+++ RECORDS SHOWN

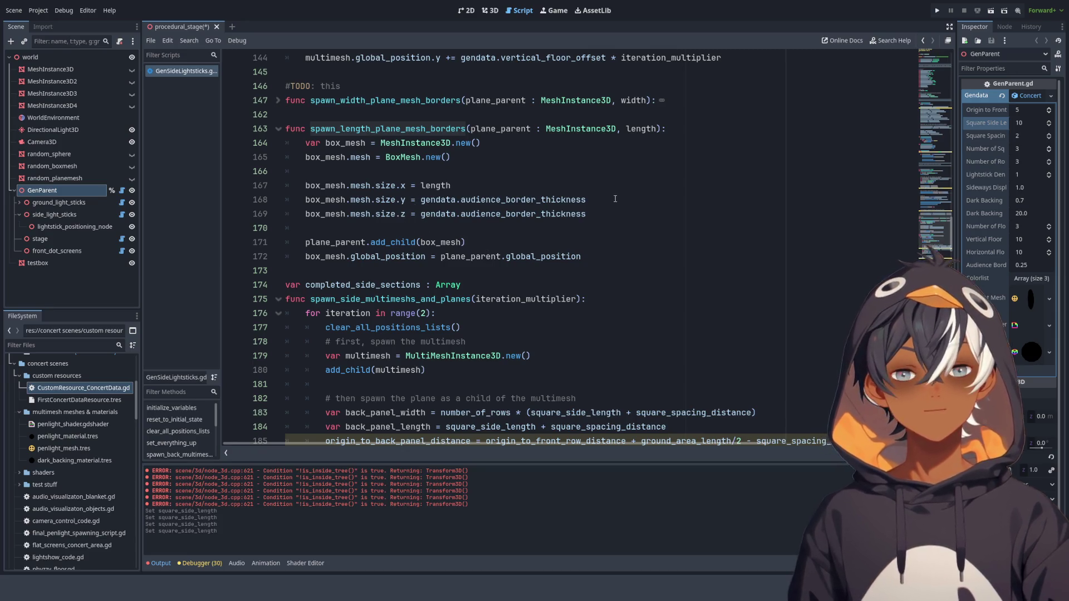
scroll(501, 217, "up", 2)
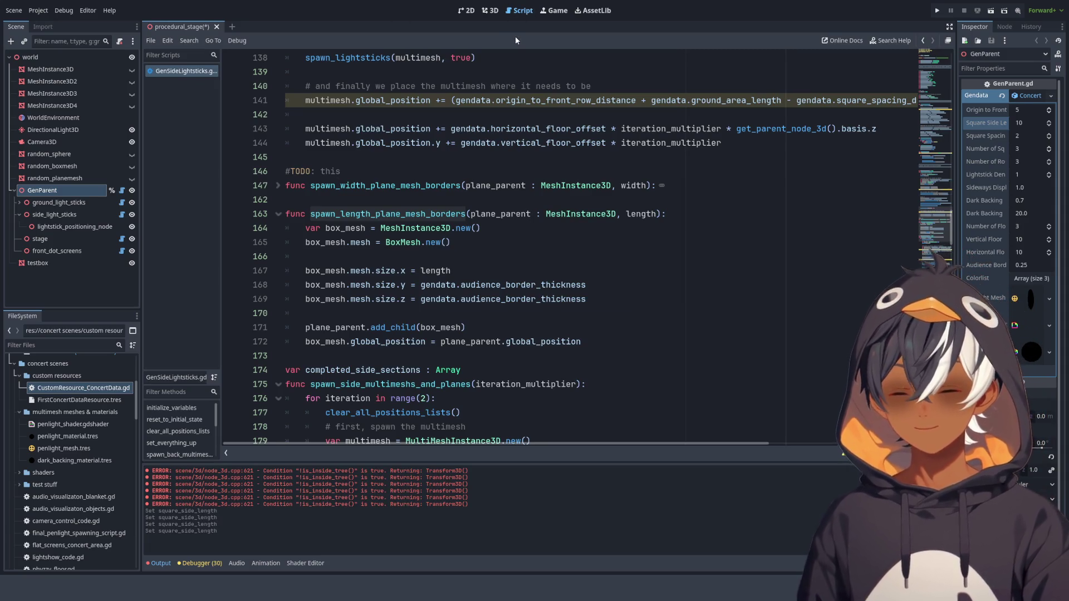
key("ctrl+s")
- In the 3D view, zoom in and orbit to a low, level angle across the audience stands
left_click(490, 12)
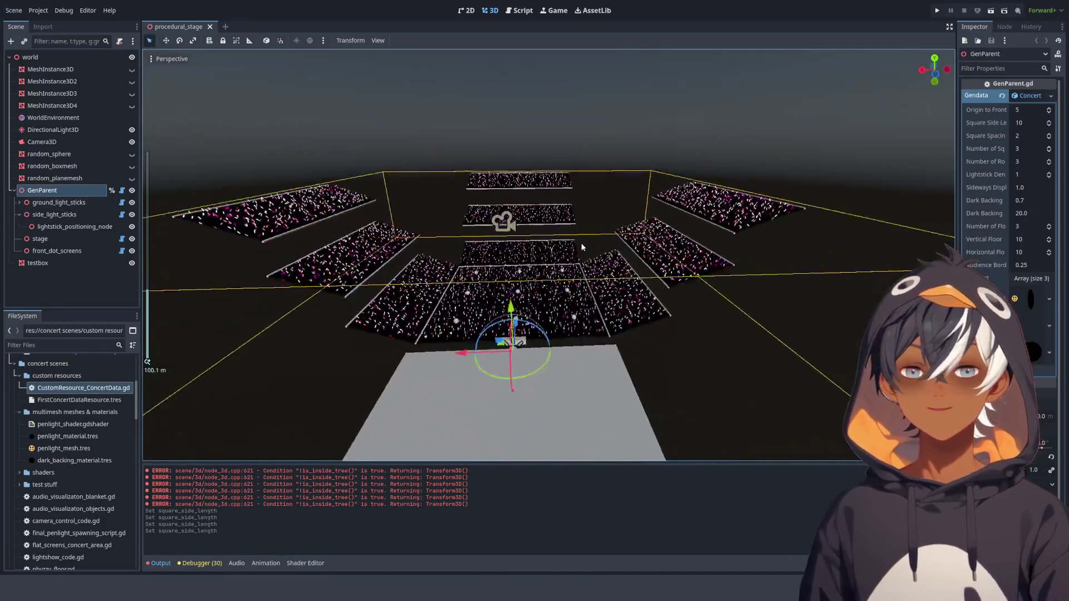
scroll(526, 207, "up", 5)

++++++

TASK PROMPT:
Set down only the lines from the one with "- In the 3D" through the end of the entries, exactly as they appear, leaving out each picture.

SOLUTION TO THE PROBLEM:
- In the 3D view, zoom in and orbit to a low, level angle across the audience stands
left_click(490, 12)
scroll(526, 207, "up", 5)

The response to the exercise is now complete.